PROBLEM DETAILS>
Express the lines from the one containing "Download easyphp" through the one containing "Última modif" as a JSON list of strings, one string per line, with blank lines omitted.

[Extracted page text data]

=== Section Start ===

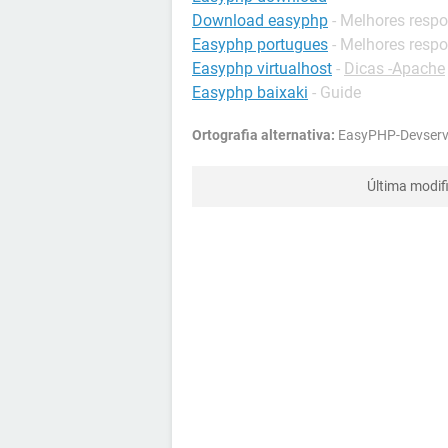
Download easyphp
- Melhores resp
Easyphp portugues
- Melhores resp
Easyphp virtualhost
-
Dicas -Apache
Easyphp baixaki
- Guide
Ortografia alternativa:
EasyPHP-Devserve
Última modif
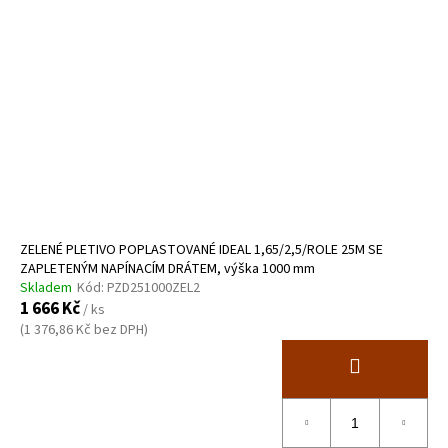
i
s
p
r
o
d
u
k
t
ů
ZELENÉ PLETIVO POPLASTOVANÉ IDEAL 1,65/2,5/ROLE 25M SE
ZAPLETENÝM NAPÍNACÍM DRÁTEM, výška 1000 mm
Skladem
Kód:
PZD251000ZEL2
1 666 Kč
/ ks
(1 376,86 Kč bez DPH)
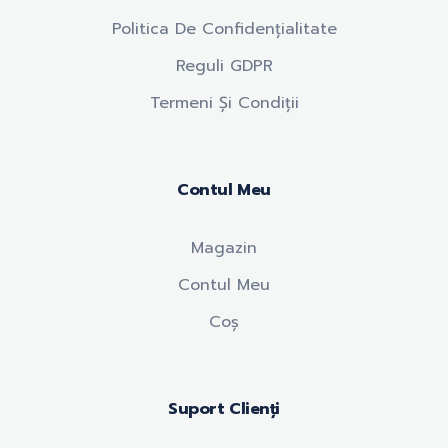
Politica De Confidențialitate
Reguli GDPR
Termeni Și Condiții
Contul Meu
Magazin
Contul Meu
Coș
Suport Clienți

=== Section End ===
=== Section Start ===

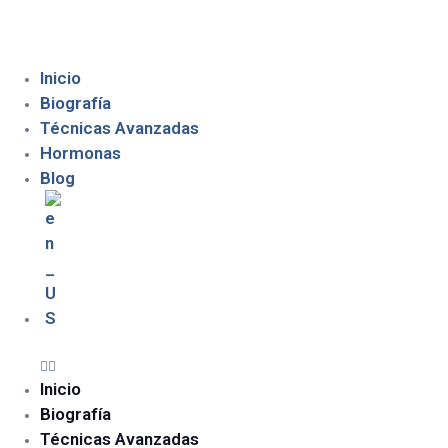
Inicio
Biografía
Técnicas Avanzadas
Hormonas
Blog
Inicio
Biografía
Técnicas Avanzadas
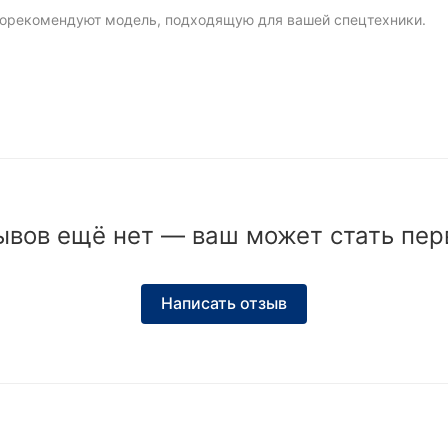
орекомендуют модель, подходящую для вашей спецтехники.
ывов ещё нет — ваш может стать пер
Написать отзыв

=== Section End ===
=== Section Start ===

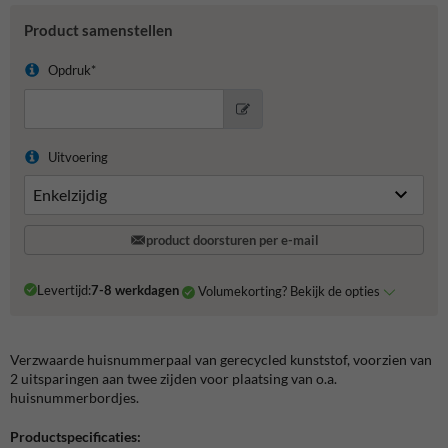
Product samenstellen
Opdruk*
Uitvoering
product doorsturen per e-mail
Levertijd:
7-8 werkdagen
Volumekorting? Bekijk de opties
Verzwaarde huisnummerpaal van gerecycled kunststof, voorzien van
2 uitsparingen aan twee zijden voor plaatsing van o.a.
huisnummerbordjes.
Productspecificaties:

=== Section End ===

TASK OUTPUT>
[
  "Download easyphp",
  "- Melhores resp",
  "Easyphp portugues",
  "- Melhores resp",
  "Easyphp virtualhost",
  "-",
  "Dicas -Apache",
  "Easyphp baixaki",
  "- Guide",
  "Ortografia alternativa:",
  "EasyPHP-Devserve",
  "Última modif"
]